Douleur Moteur
« Quelqu’un meurt, et c’est comme un silence qui hurle » Benoît Marchon.
Vouloir être le meilleur.
Sinon comment expliquer pourquoi tous ces êtres acharnés à travers le
monde s’obstinent quotidiennement à repousser leurs limites dans le labeur
de l’entraînement ?
Cette implication déraisonnée, presque pathologique, est mue
par une motivation et une ambition toute aussi démesurée.
La vie a pourtant cette capacité incroyable à changer son
cours et à engendrer des bouleversements indélébiles.
La perte d’un proche, une séparation amoureuse, la
dislocation d’une famille.
Un seul évènement peut annihiler toute volonté,
obstruer la moindre pensée, rendre immorale l’idée même d’être bêtement occupé
dans une activité si insignifiante qu’est le sport.
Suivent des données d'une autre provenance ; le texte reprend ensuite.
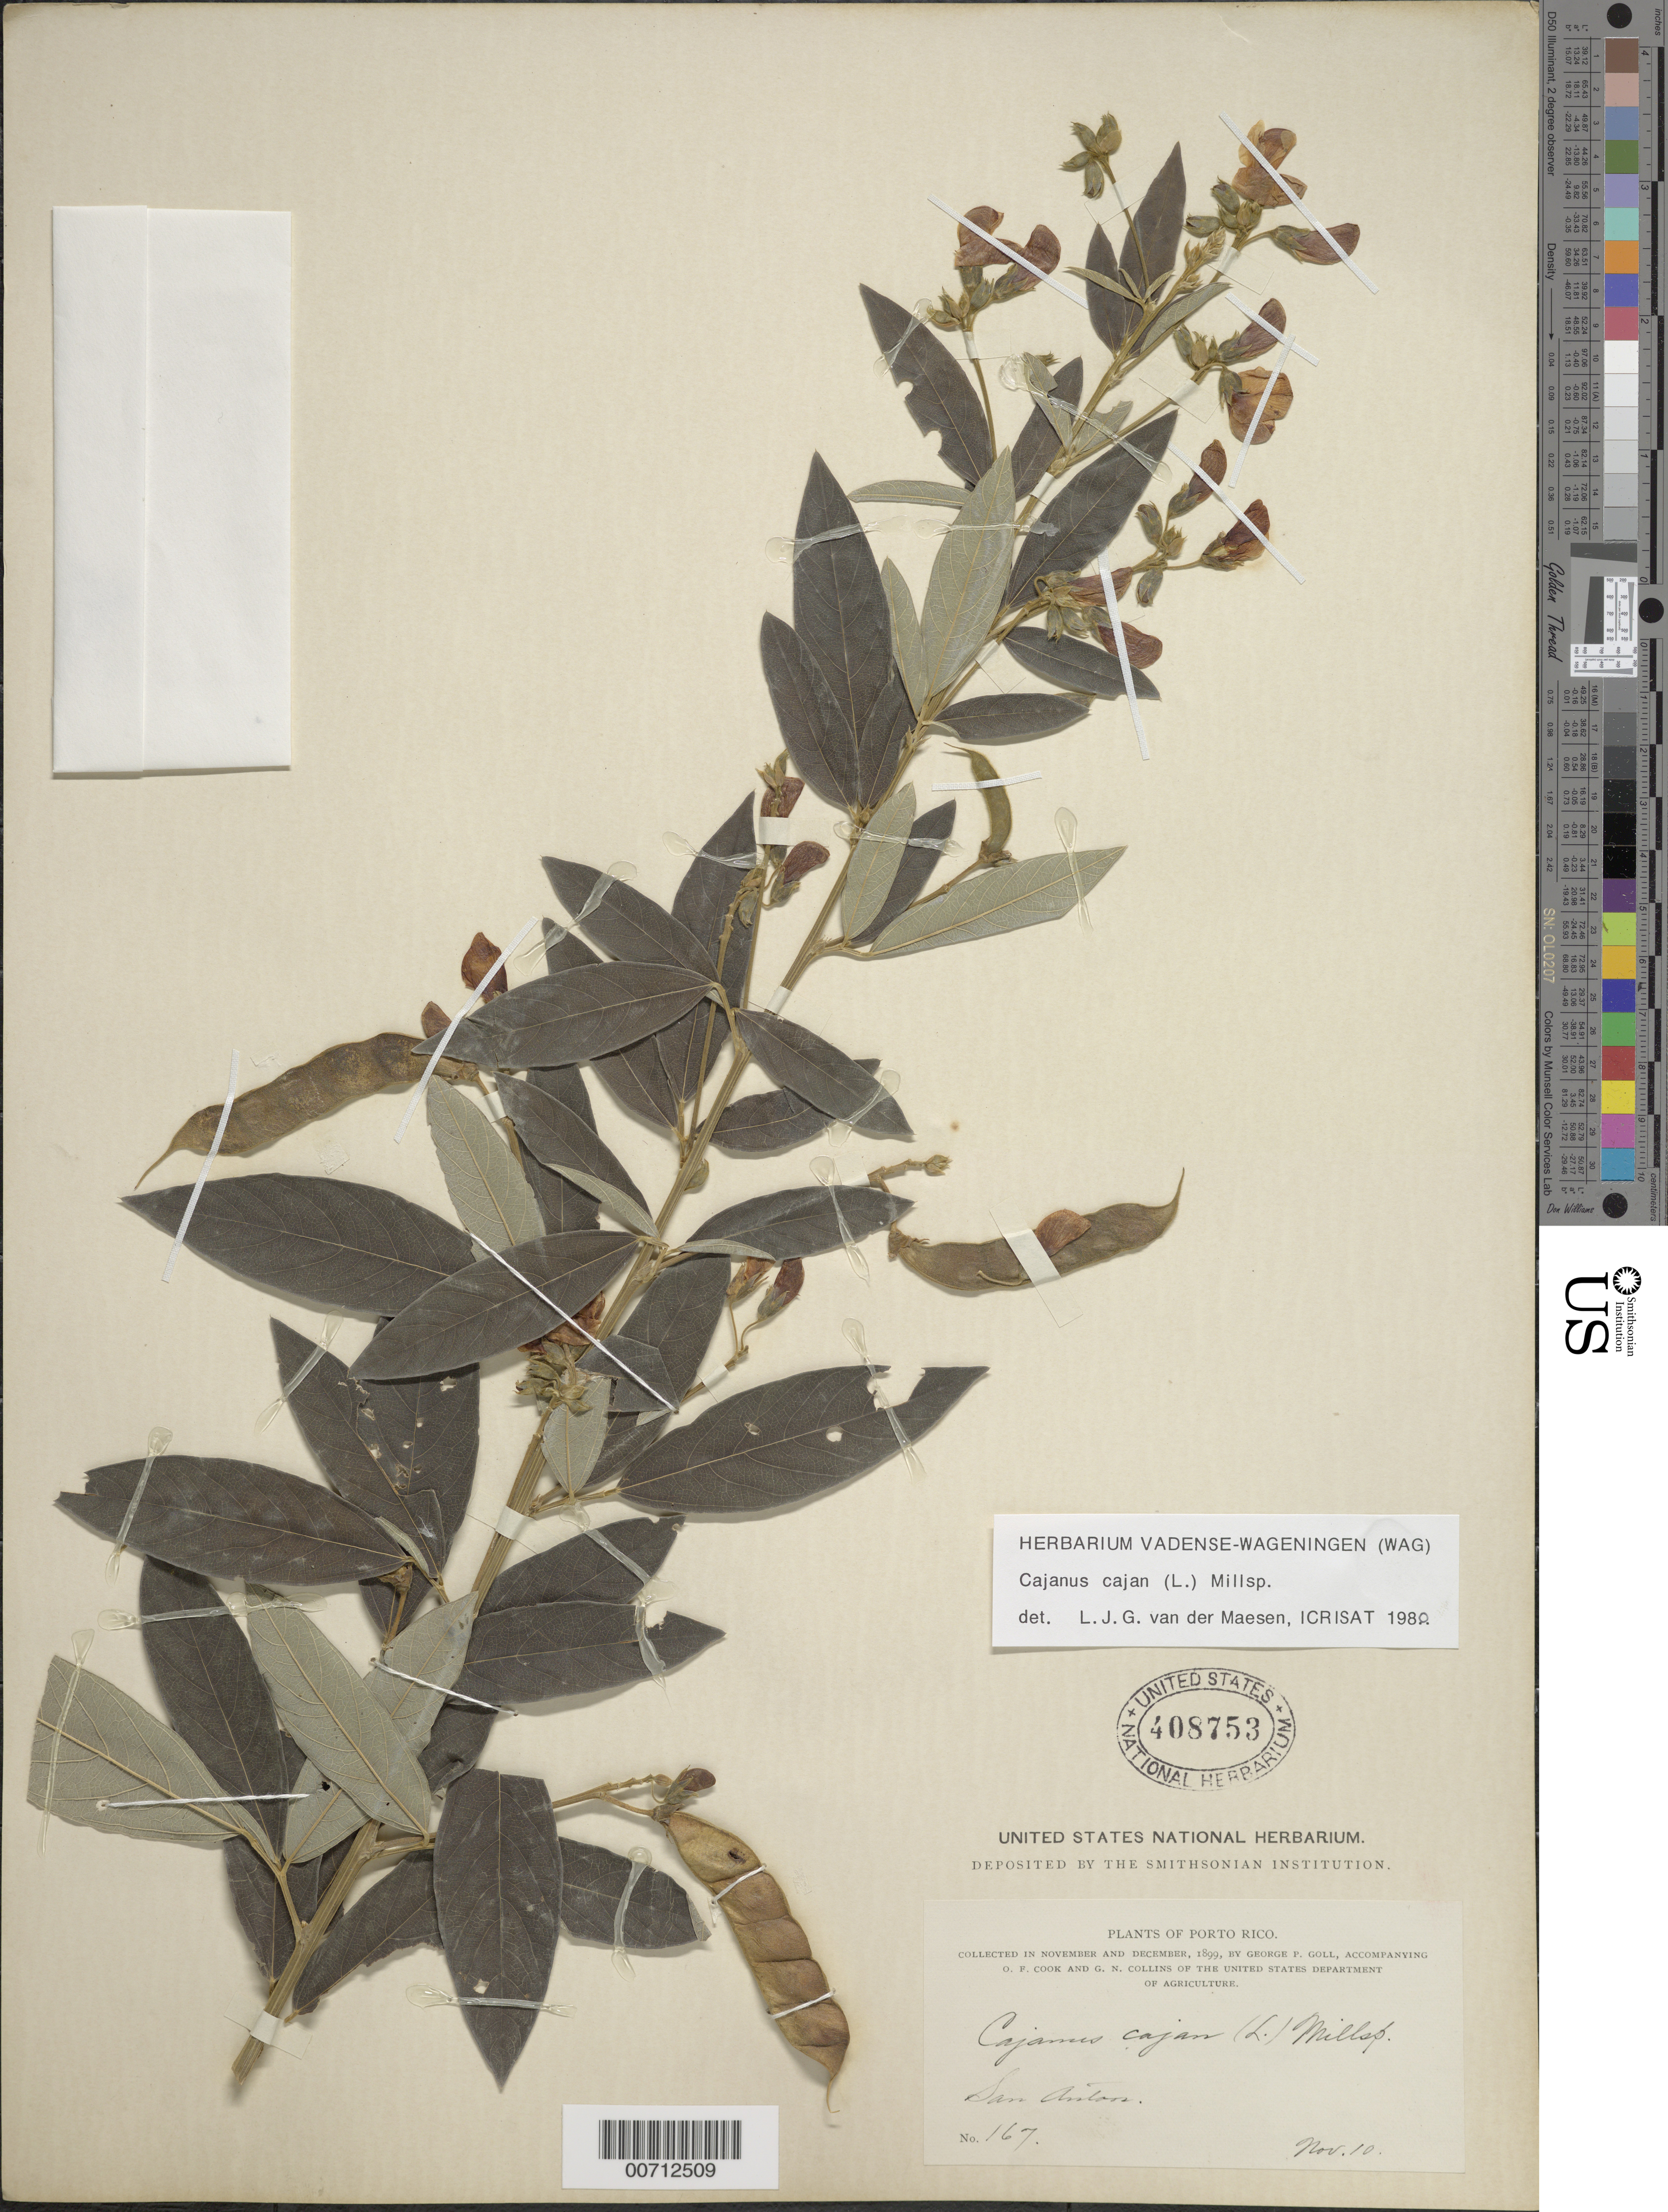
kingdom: Plantae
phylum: Tracheophyta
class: Magnoliopsida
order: Fabales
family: Fabaceae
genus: Cajanus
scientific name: Cajanus cajan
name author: (L.) Huth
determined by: Van Der Maesen, L. J. G., (WAG), Wageningen University (Netherlands)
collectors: G. Goll, O. F. Cook & G. Collins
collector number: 167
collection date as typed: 10 Nov 1899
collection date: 1899-11-10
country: Puerto Rico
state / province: San Anton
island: Greater Antilles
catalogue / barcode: US 408753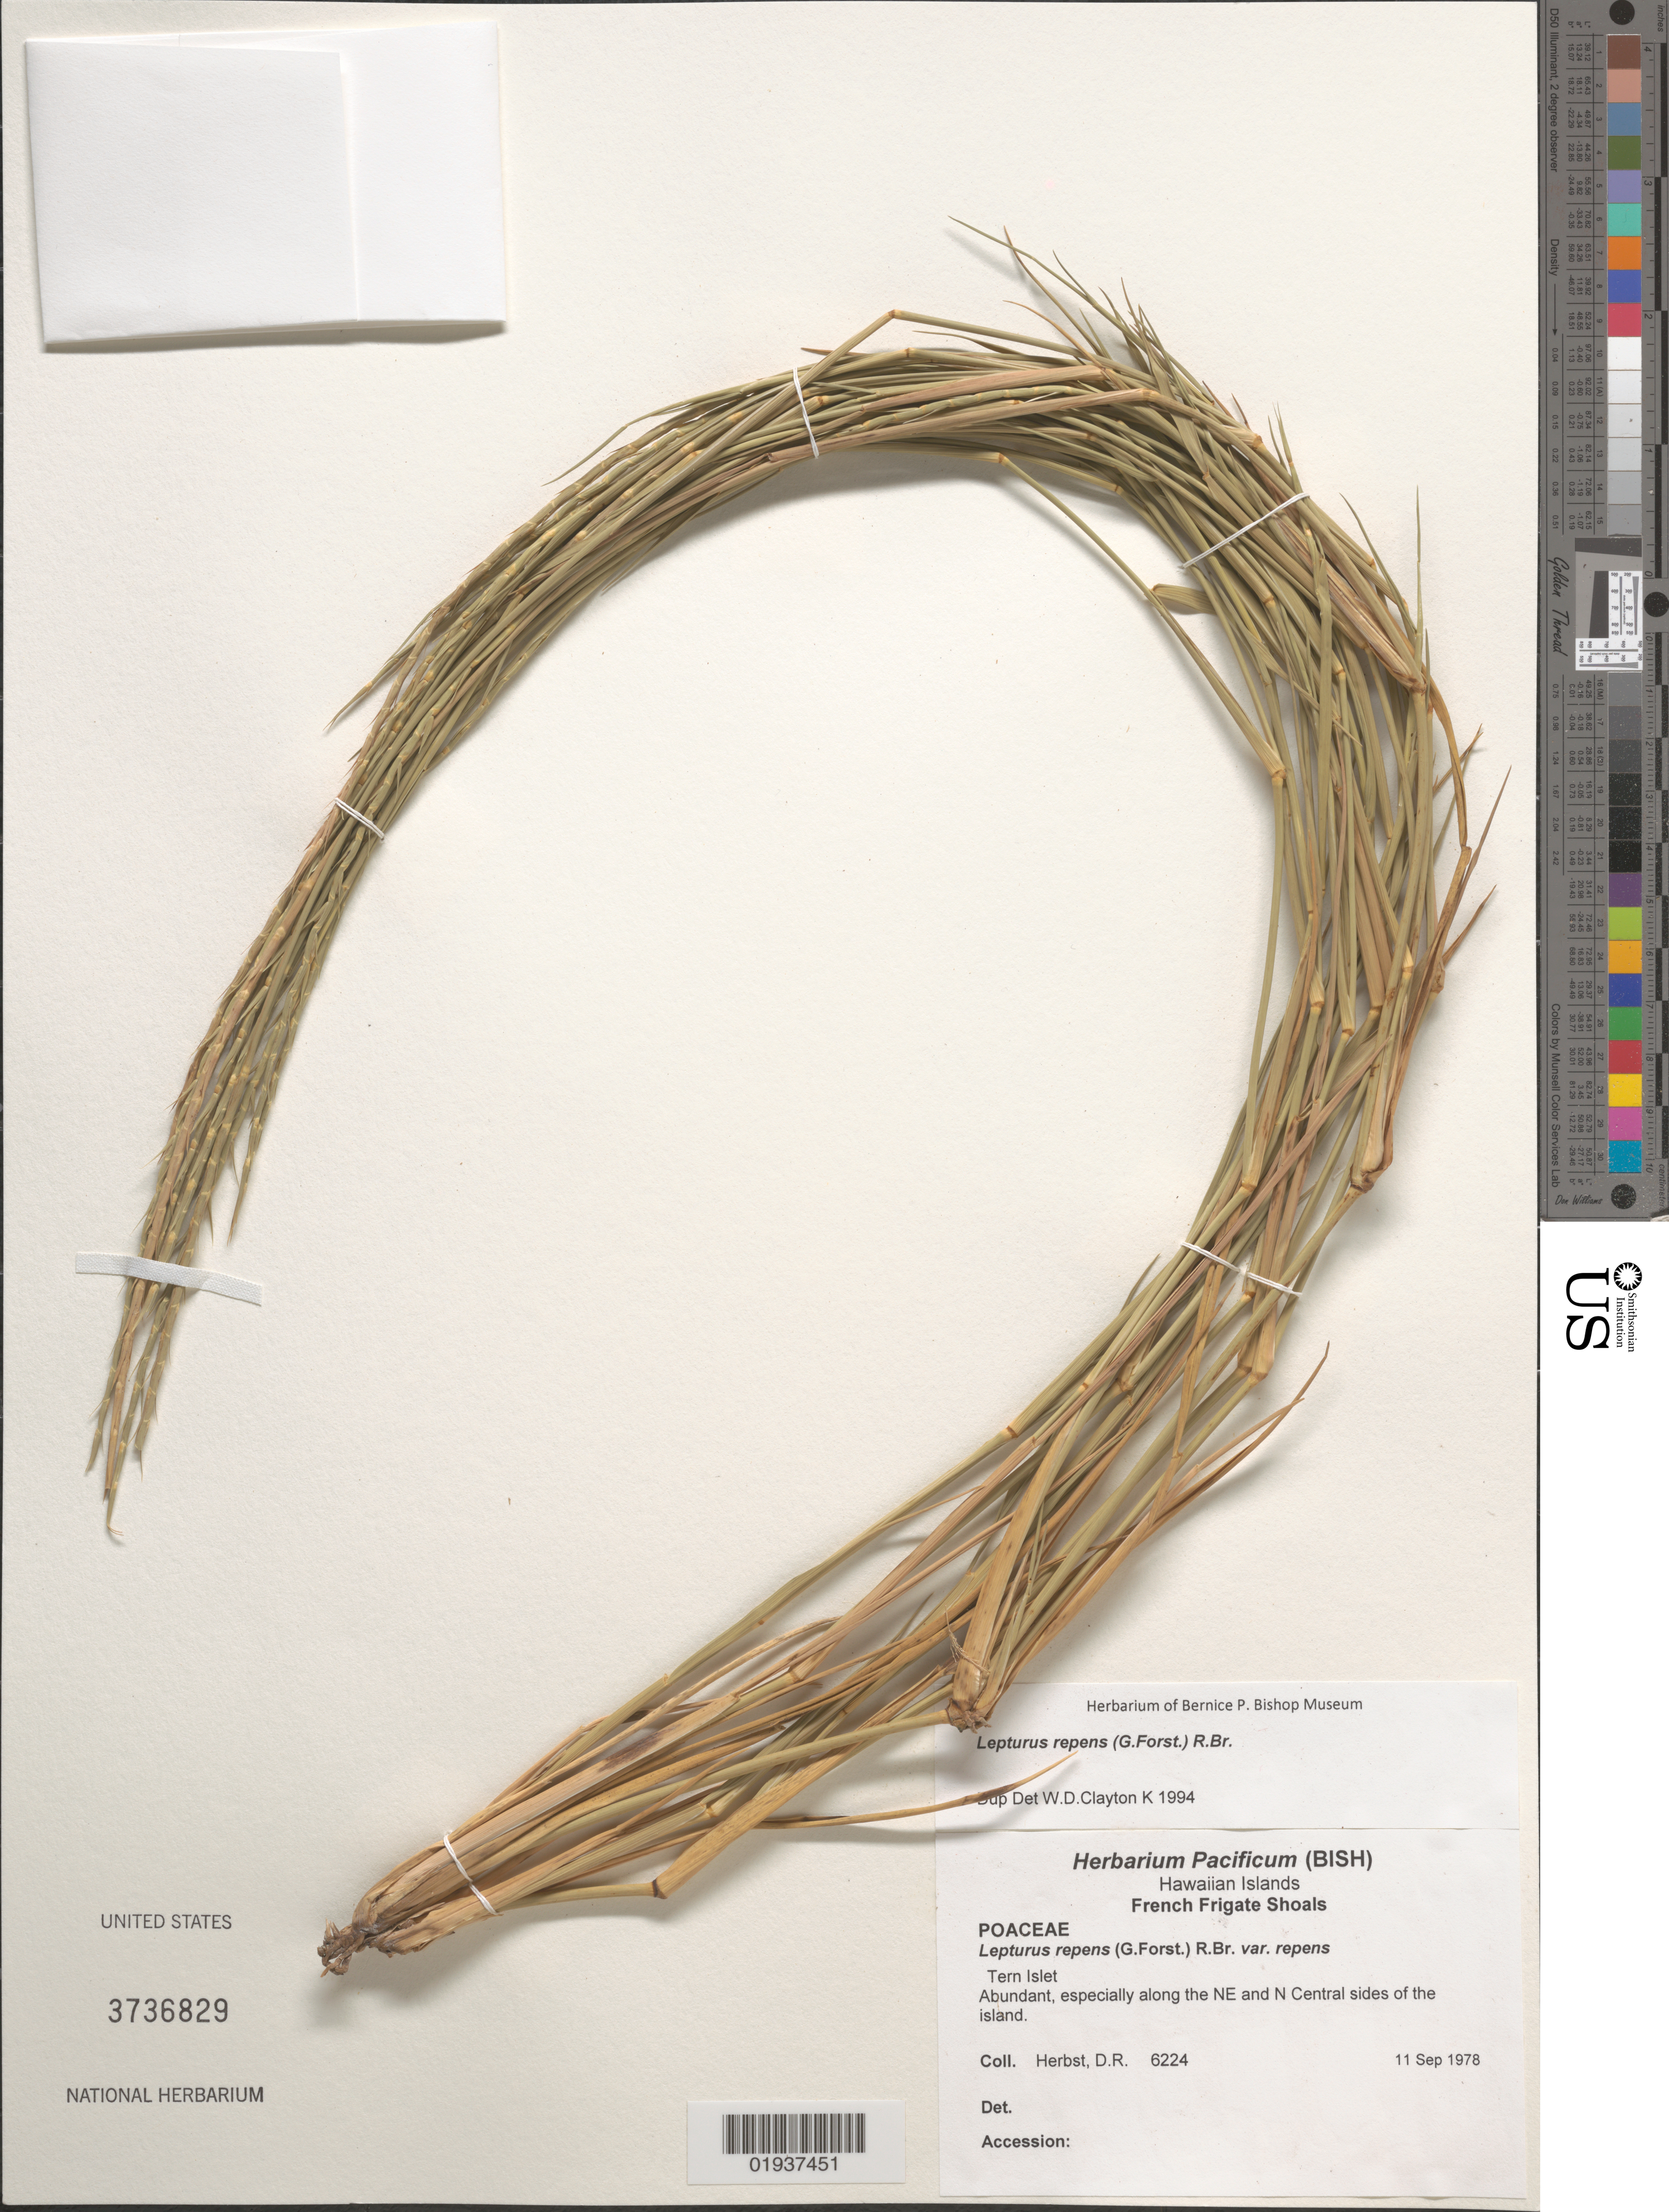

La tristesse vous détruit, elle écorche l’intérieur
de votre poitrine bien plus sournoisement que ne la poignarderait une lame.
Elle ne s’estompe pas et elle ne se soigne pas.
Elle vous rend capable de vous trouver physiquement
quelque part sans que vous ne sachiez ce que vos yeux regardent. Sans que vous
ne puissiez témoigner du bruit qui vous entoure. Sans que vous ne ressentiez ce
qui entre en contact avec votre peau.
Plus rien n’a de goût. Plus rien n'a d’odeur.
Et c’est là où le bât blesse.
Le sport de haut niveau trouve sa perfection dans les
détails. L’attention induit l’automatisation de ces détails et notre capacité à
les exécuter dans l’effort.
Lorsque l’attention n’est plus focalisée sur ceux-ci, lorsque
l’esprit n’est plus enclin à mobiliser chaque ressource exploitable, il est
strictement impossible de continuer à espérer être le meilleur.
Peut on alors comprendre ou déchiffrer le succès de tous ces
sportifs aux histoires familiales inextricables, de ces jeunes issus de milieux
défavorisés, ou même de ces champions déchus, revenus au plus haut
niveau ?
La solution tient dans le problème. L’ardeur de la douleur
et le déchaînement de tristesse sont si puissants que seuls les êtres les plus
déterminés parviennent à muer ce supplice en un carburant redoutable.
Le sport peut devenir la seule échappatoire
à l’extrême dureté du réel. L’unique moyen d’expression, de valorisation ou de
réappropriation d’un égo malmené par une exclusion sociale, une enfance difficile.
La souffrance, c’est cette brise puissante
qui peut, à tout moment, faire chuter l’équilibriste du fil de la vie.
S’en servir pour être le meilleur, c’est
être capable d’utiliser le vent pour nous pousser à l’autre extrémité du fil.
Malcolm de Chazal le résumait si bien :
« La
souffrance ne grandit que les grands ».